Requirement:
Every record below must be copied exactly, with images dropped.

Data provided:

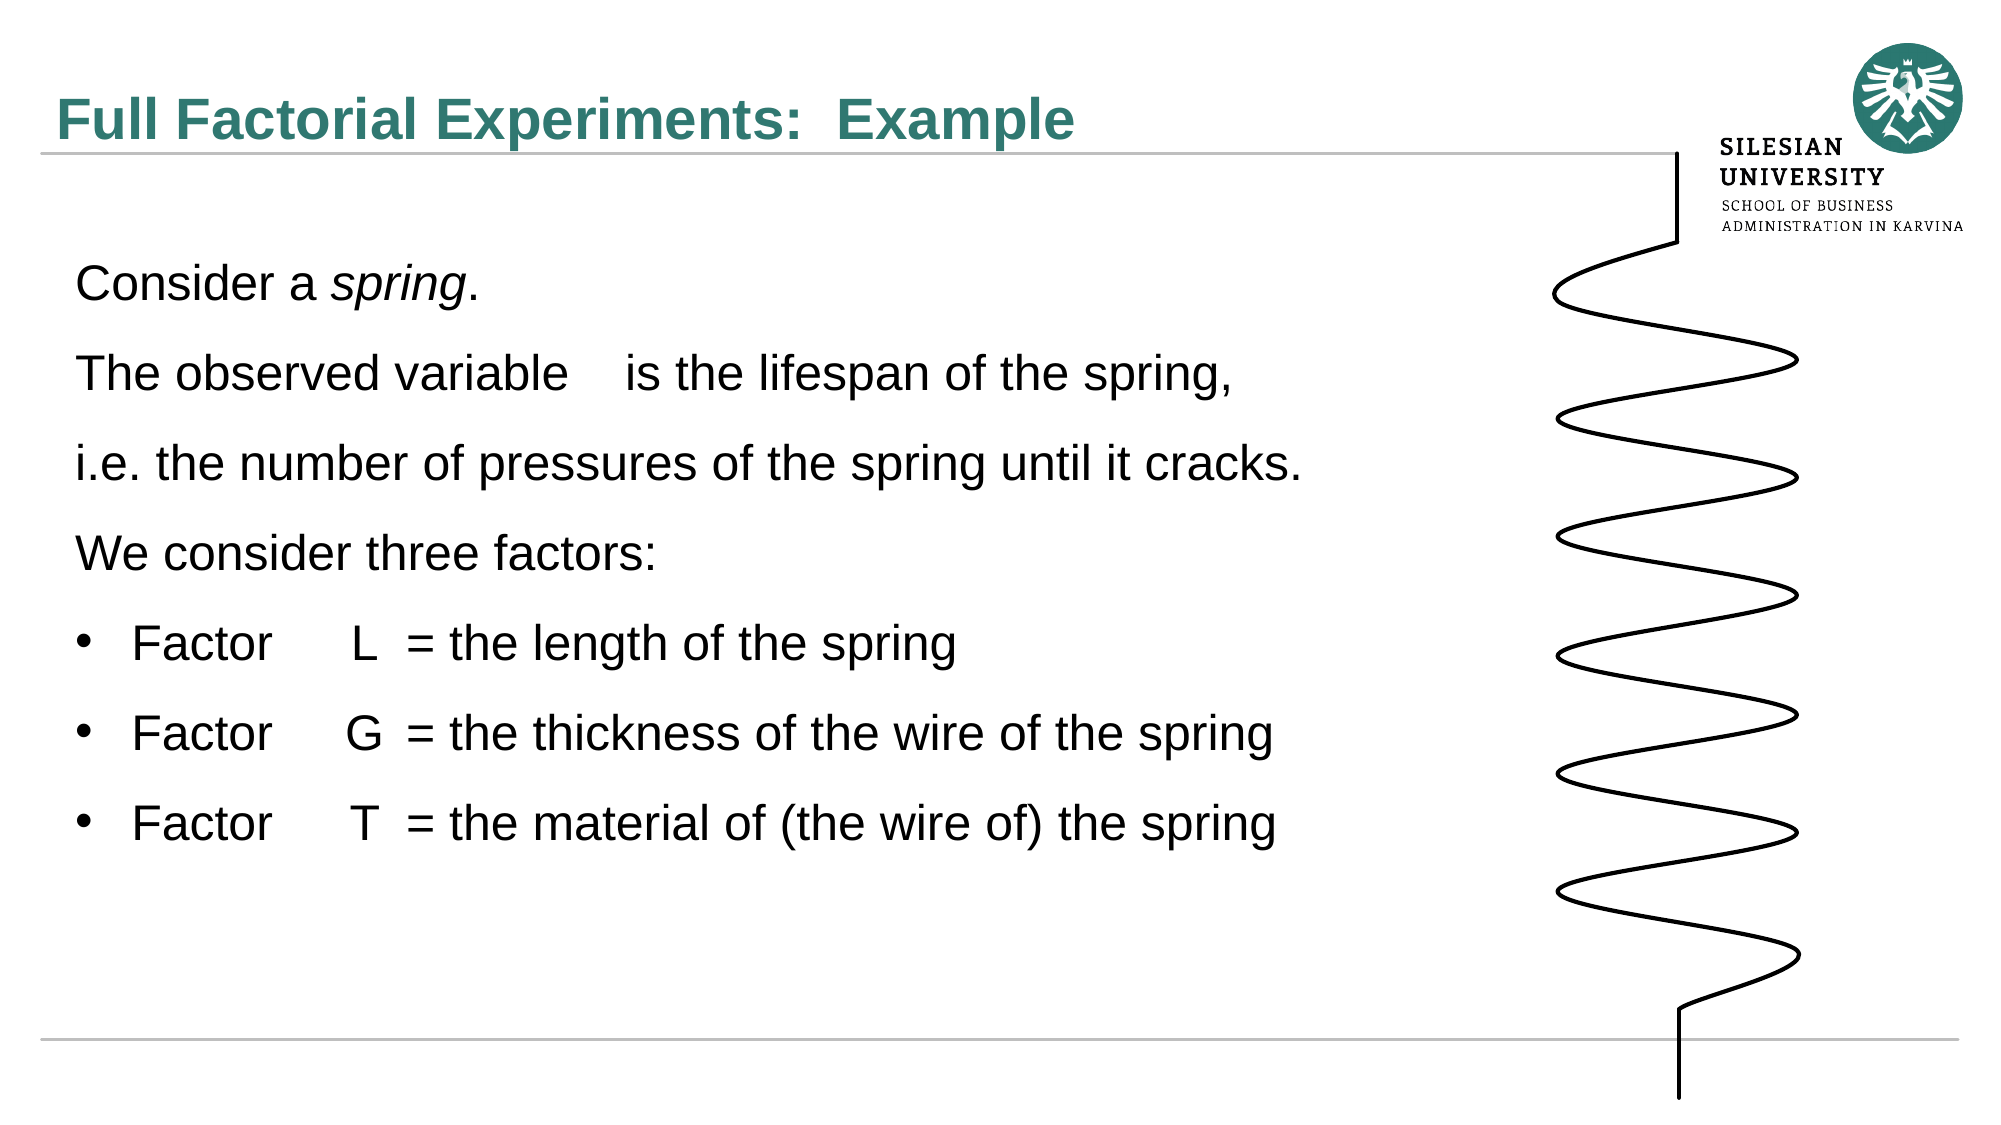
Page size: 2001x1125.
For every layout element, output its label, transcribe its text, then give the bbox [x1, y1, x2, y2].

text_box [1553, 241, 1801, 1010]
picture [1720, 43, 1963, 231]
title Full Factorial Experiments: Example [41, 73, 1636, 150]
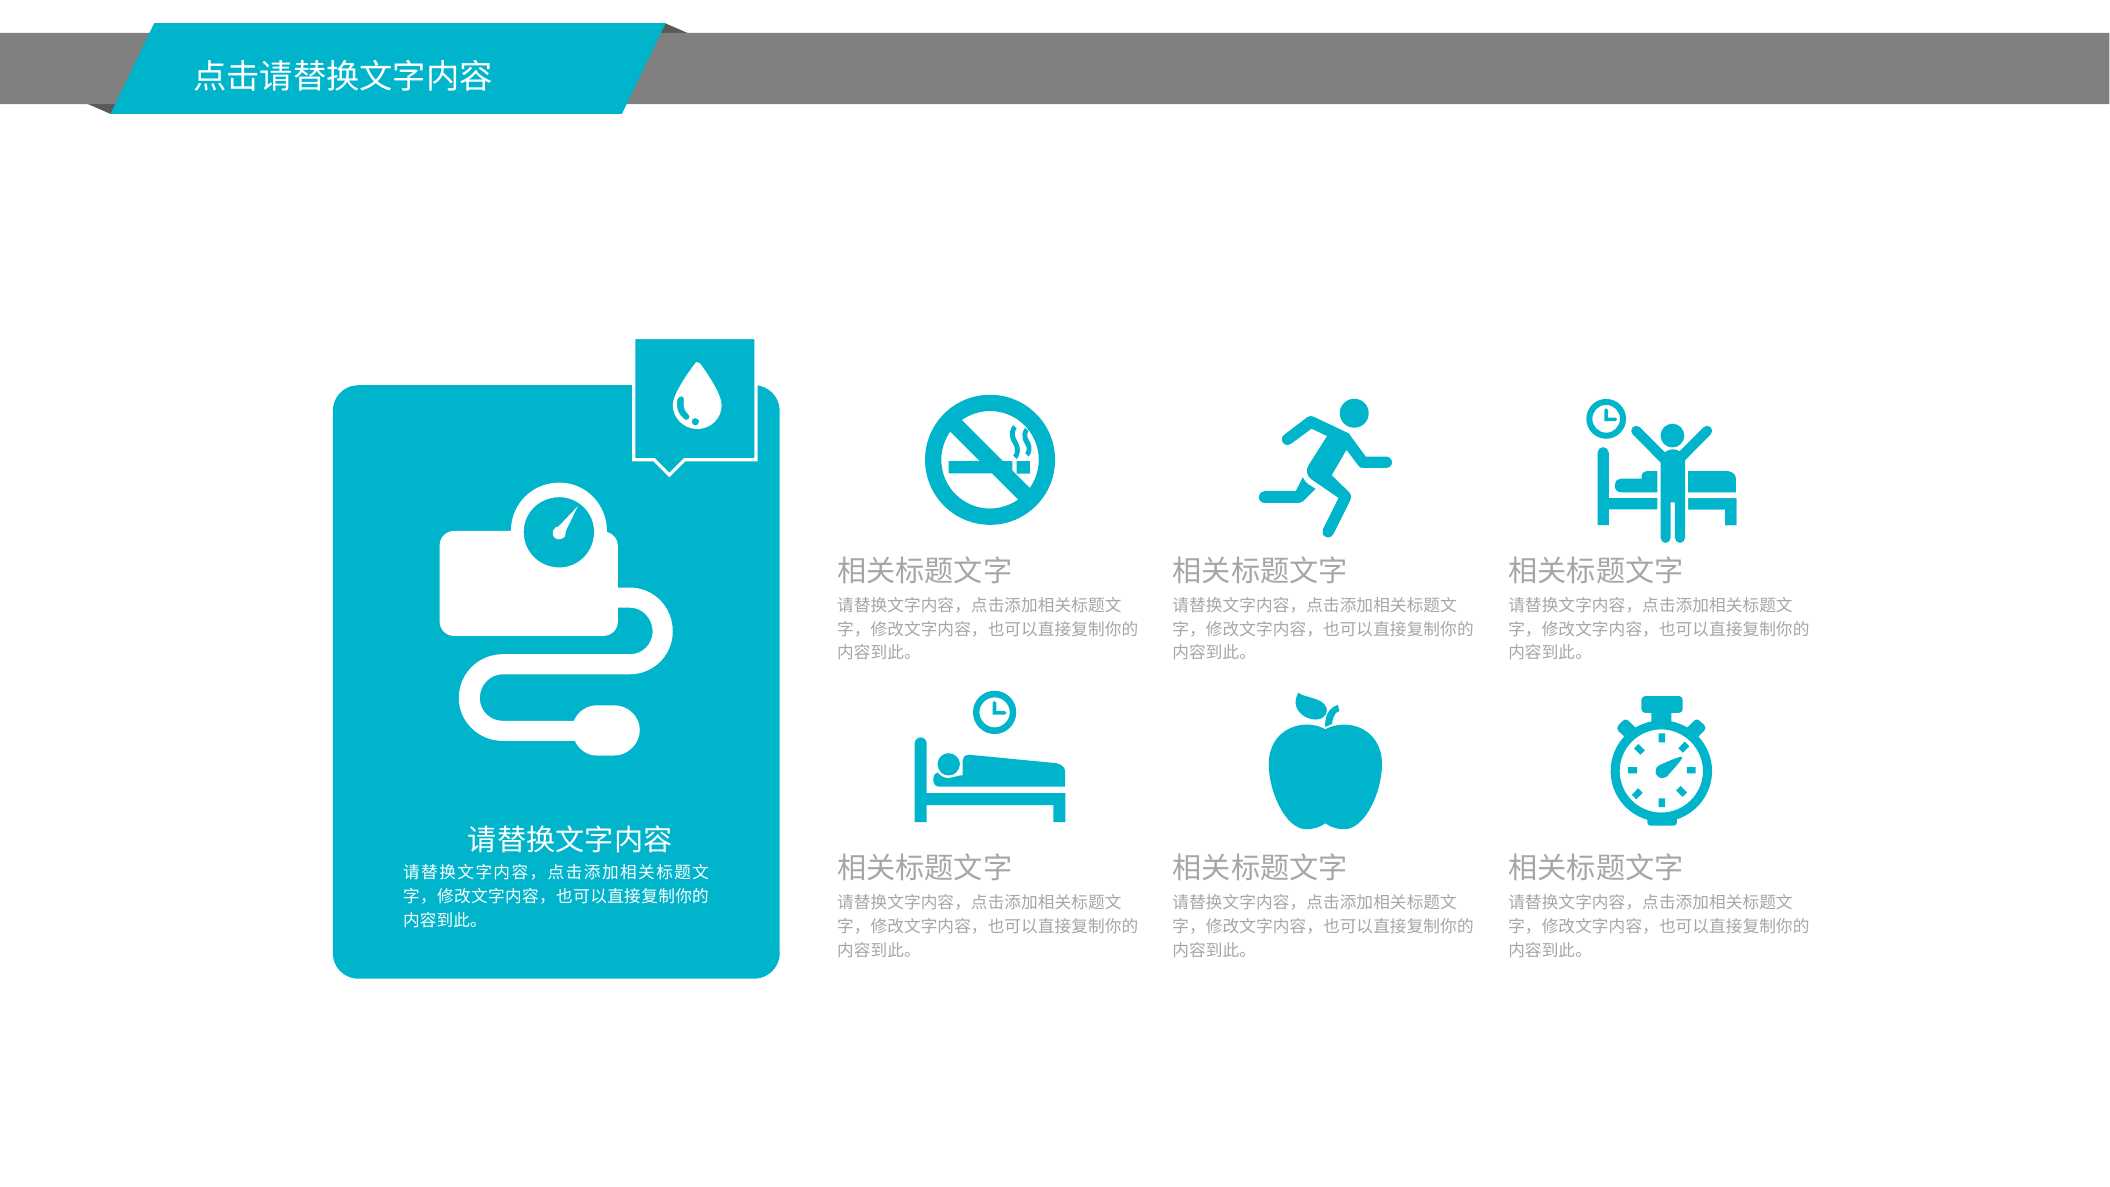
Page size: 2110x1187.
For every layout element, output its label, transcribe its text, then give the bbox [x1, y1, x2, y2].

Problem solution:
Page size: 2001x1125.
For every layout element, output its label, transcribe its text, then give the bbox [x1, y1, x2, y2].

text_box [1553, 241, 1801, 1010]
picture [1720, 43, 1963, 231]
title Full Factorial Experiments: Example [41, 73, 1636, 150]
Page size: 2110x1187.
For every layout element, output its label, transcribe its text, then give the bbox [x1, y1, x2, y2].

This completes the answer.